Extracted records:
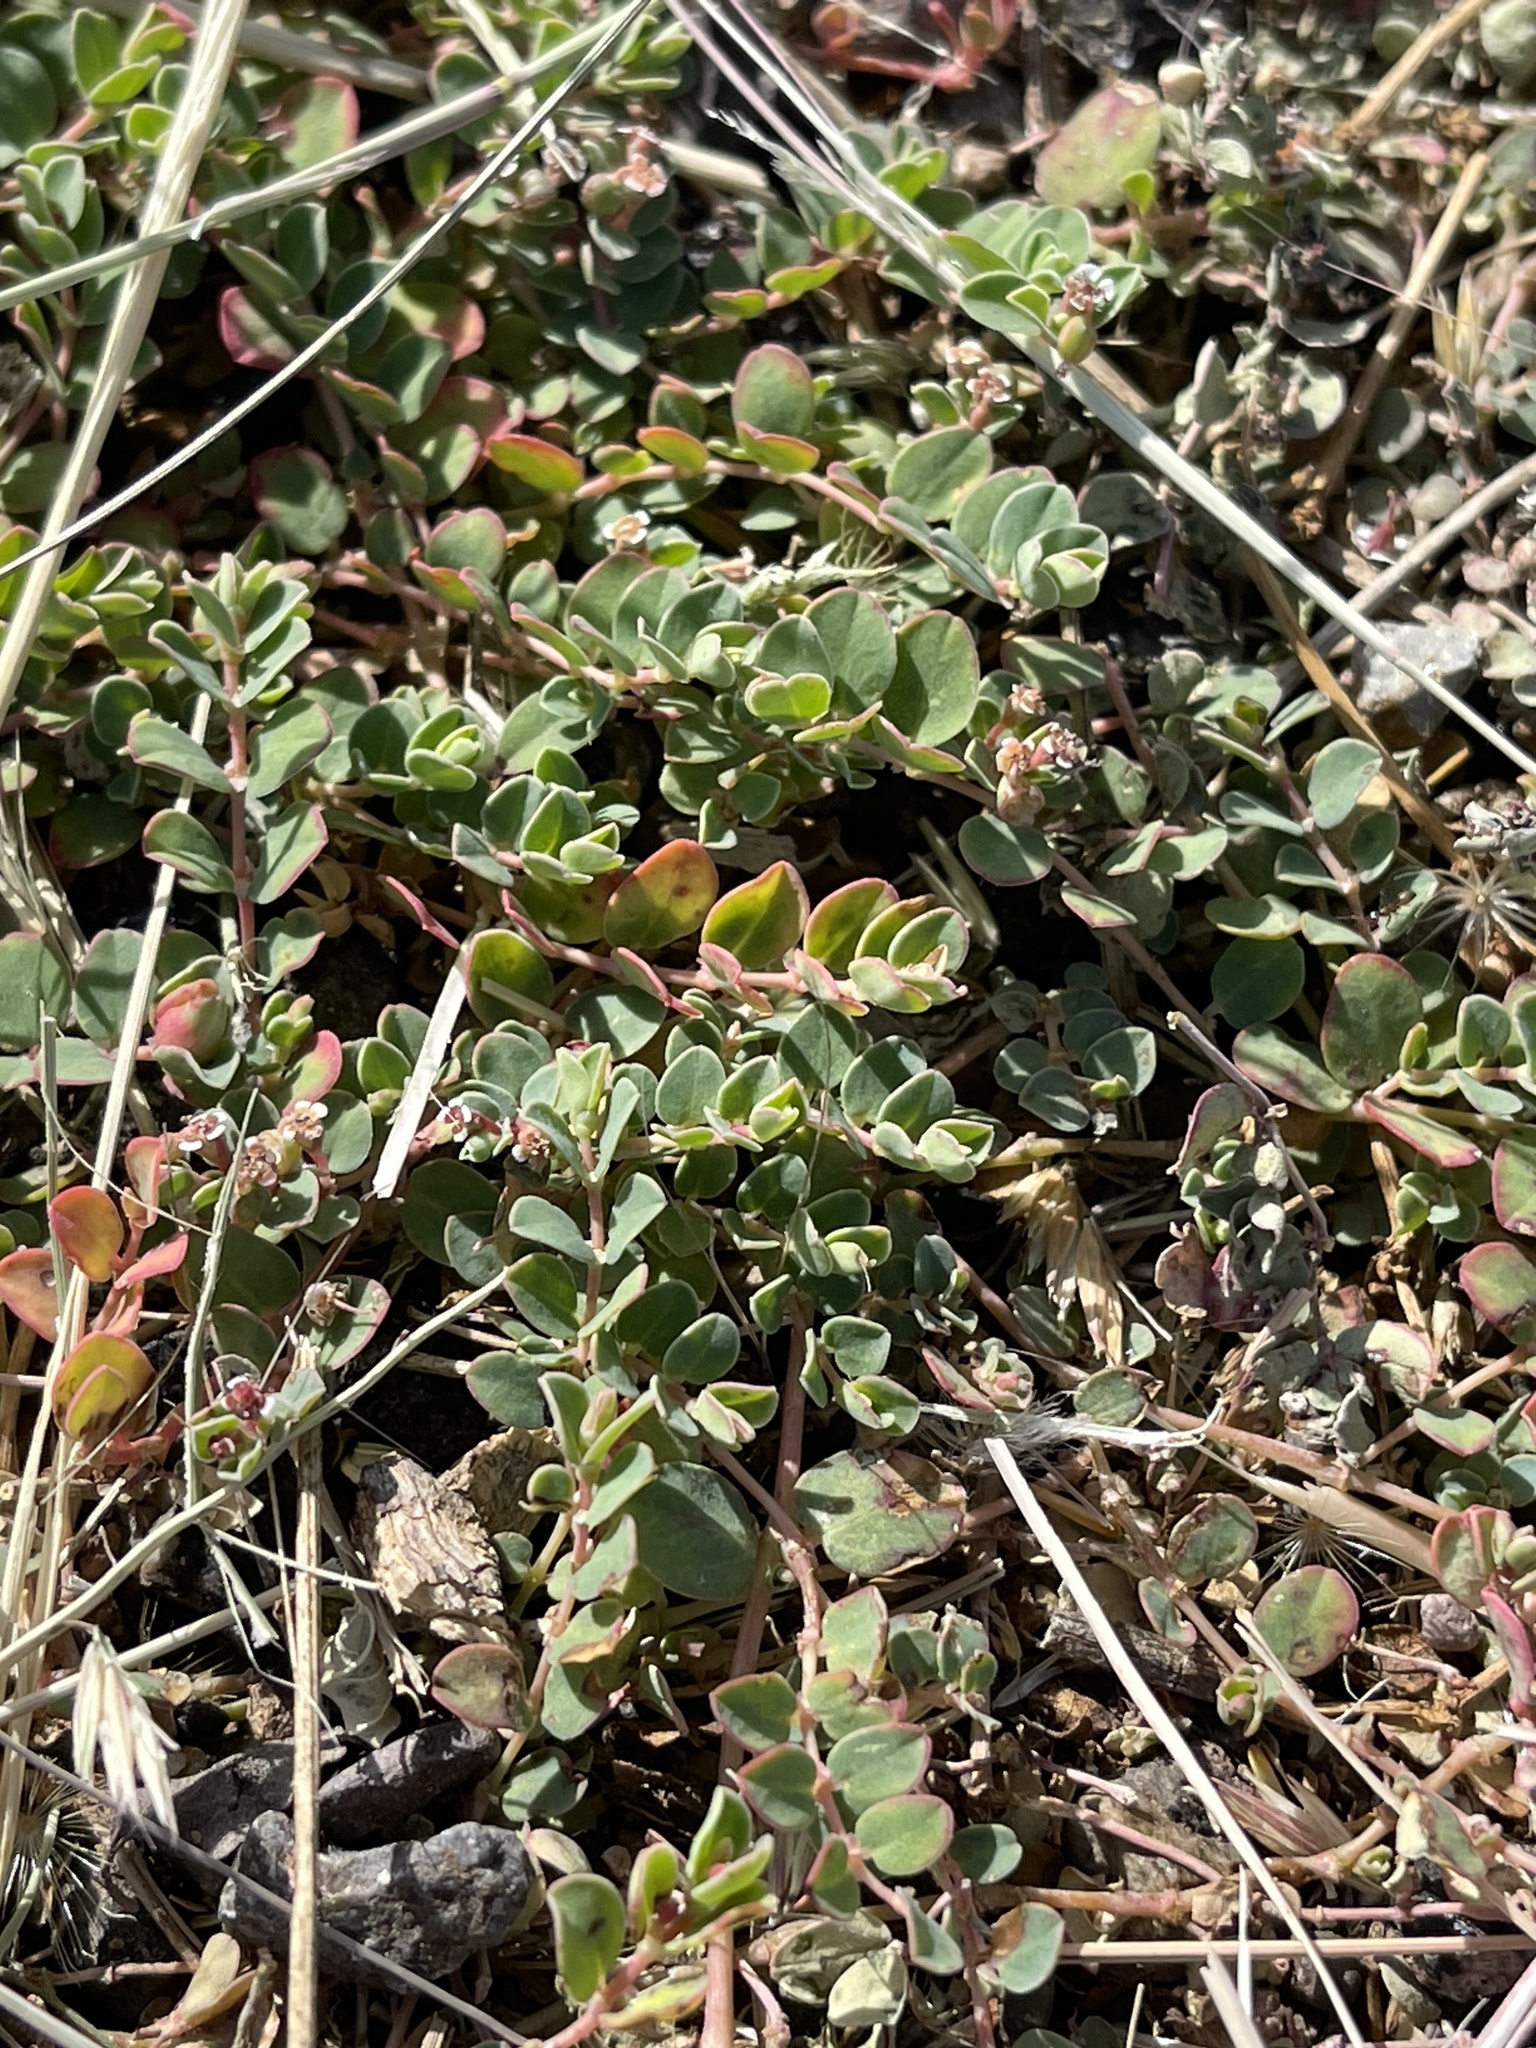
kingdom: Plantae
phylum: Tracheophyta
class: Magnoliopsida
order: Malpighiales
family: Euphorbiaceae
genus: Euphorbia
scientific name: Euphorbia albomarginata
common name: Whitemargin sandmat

» **SET TASK**
Switch "common name" to "vernacular name" throughout the material and write out all its lines again with nothing else changed. Leave the pictures out.

» **WRITTEN REPLY**
kingdom: Plantae
phylum: Tracheophyta
class: Magnoliopsida
order: Malpighiales
family: Euphorbiaceae
genus: Euphorbia
scientific name: Euphorbia albomarginata
vernacular name: Whitemargin sandmat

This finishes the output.